In-Reply-To: <4AE87ECD.7080408@gmail.com>

On Wed, 2009-10-28 at 18:26 +0100, Eric Dumazet wrote:
> Steve Chen a écrit :
> > On Wed, 2009-10-28 at 16:32 +0100, Eric Dumazet wrote:
> >> If each fragment is received twice on host, once by eth0, once by eth1,
> >> should we deliver datagram once or twice ?
> > 
> > The application received it once.  IIRC the duplicate packet is drop in
> > the routing code.
> > 
> >> Once should be enough, even if in the non fragmented case, it will
> >> be delivered twice (kernel cannot detect duplicates, user app might do itself)
> > 
> > Routing code drops the duplicate packet for none-fragmented case as
> > well.
> 
> Really ? How so ? Receiving two copies of the same packet is legal.
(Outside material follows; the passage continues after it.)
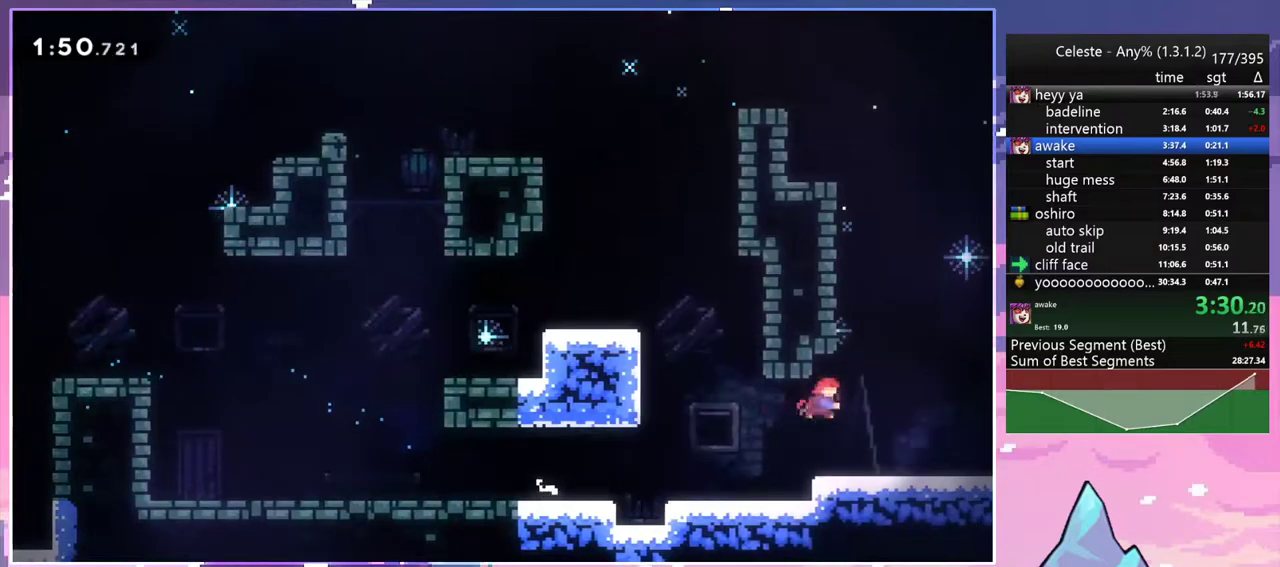
{"keys": ["jump2", "right"], "events": [[17, "jump2", "up"], [150, "jump2", "down"], [250, "dash", "up"], [300, "down", "up"]]}
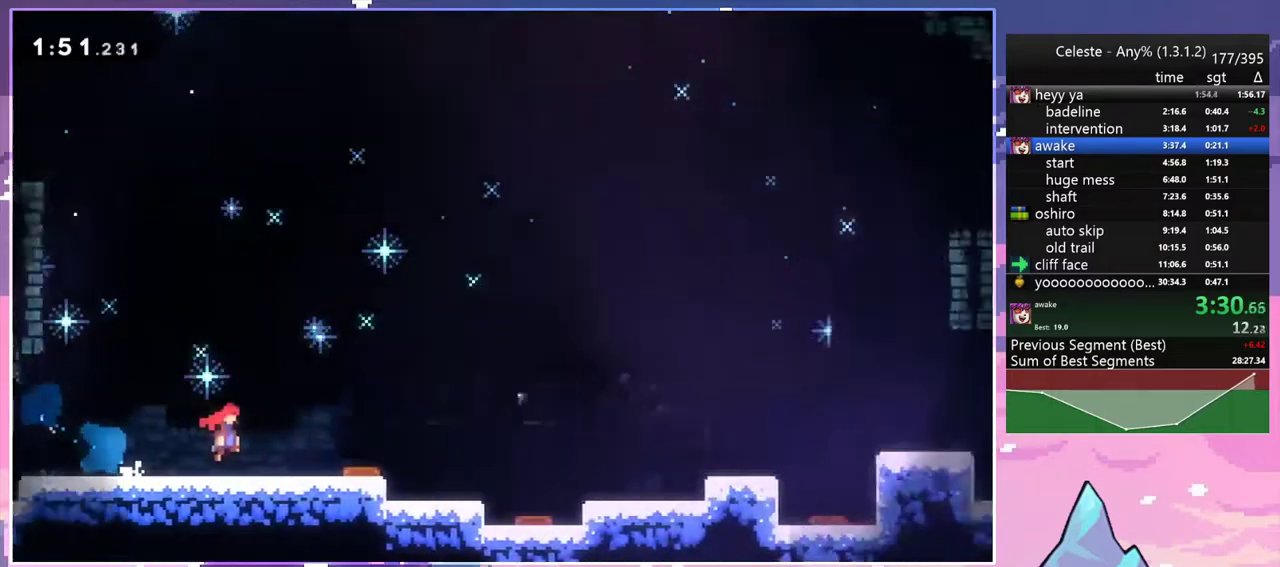
{"keys": ["jump2", "right"], "events": []}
I will have to double check exactly where the packet drop happens.  I
thought it was somewhere in routing, but it could be in netfilter.

> 
> > 
> >>
> >>> For this specific case, src/dst address, protocol, IP ID and fragment
> >>> offset are all identical.  The only difference is the ingress interface.
> >>> A good follow up question would be why would anyone in their right mind
> >>> multicast to the same destination?  well, I don't know.  I can not get
> >>> the people who reported the problem to tell me either.   Since someone
> >>> found the need to do this,  perhaps others may find it useful too.
> >>>
> >> Then, if a 2000 bytes message is fragmented in two packets, one coming
> >> from eth0, one coming from eth1, I suspect your patch drops the message,
> >> unless eth0/eth1 are part of a bonding device...
> > 
> > Actually, the patch tries to prevent packet drop for this exact
> > scenario.  Please consider the following scenarios
> > 1.  Packet comes in the fragment reassemble code in the following order
> > (eth0 frag1), (eth0 frag2), (eth1 frag1), (eth1 frag2)
> > Packet from both interfaces get reassembled and gets further processed.
> 
> Yes your patch does this, so each multicast application receives two copies of the
> same datagram.
> 
> > 
> > 2. Packet can some times arrive in (perhaps other orders as well)
> > (eth0 frag1), (eth1 frag1), (eth0 frag2), (eth1 frag2)
> > Without this patch, eth0 frag 1/2 are overwritten by eth1 frag1/2, and
> > packet from eth1 is dropped in the routing code.
> 
> Really ? how so ? I dont see how it can happen, unless you use RPF ?
> 
> current situation should be :
> 
> (eth0 frag1) : We create a context, store frag1 in it
> (eth1 frag1) : We find this context, and drop frag1 since we already have the data
>                   (maybe the bug is here, if we cannot cope with a duplicate ?)
> (eth0 frag2) : We find this context, store frag2 -> complete datagram and deliver it
> (eth1 frag2) : We find context, drop frag2 since datagram was completed.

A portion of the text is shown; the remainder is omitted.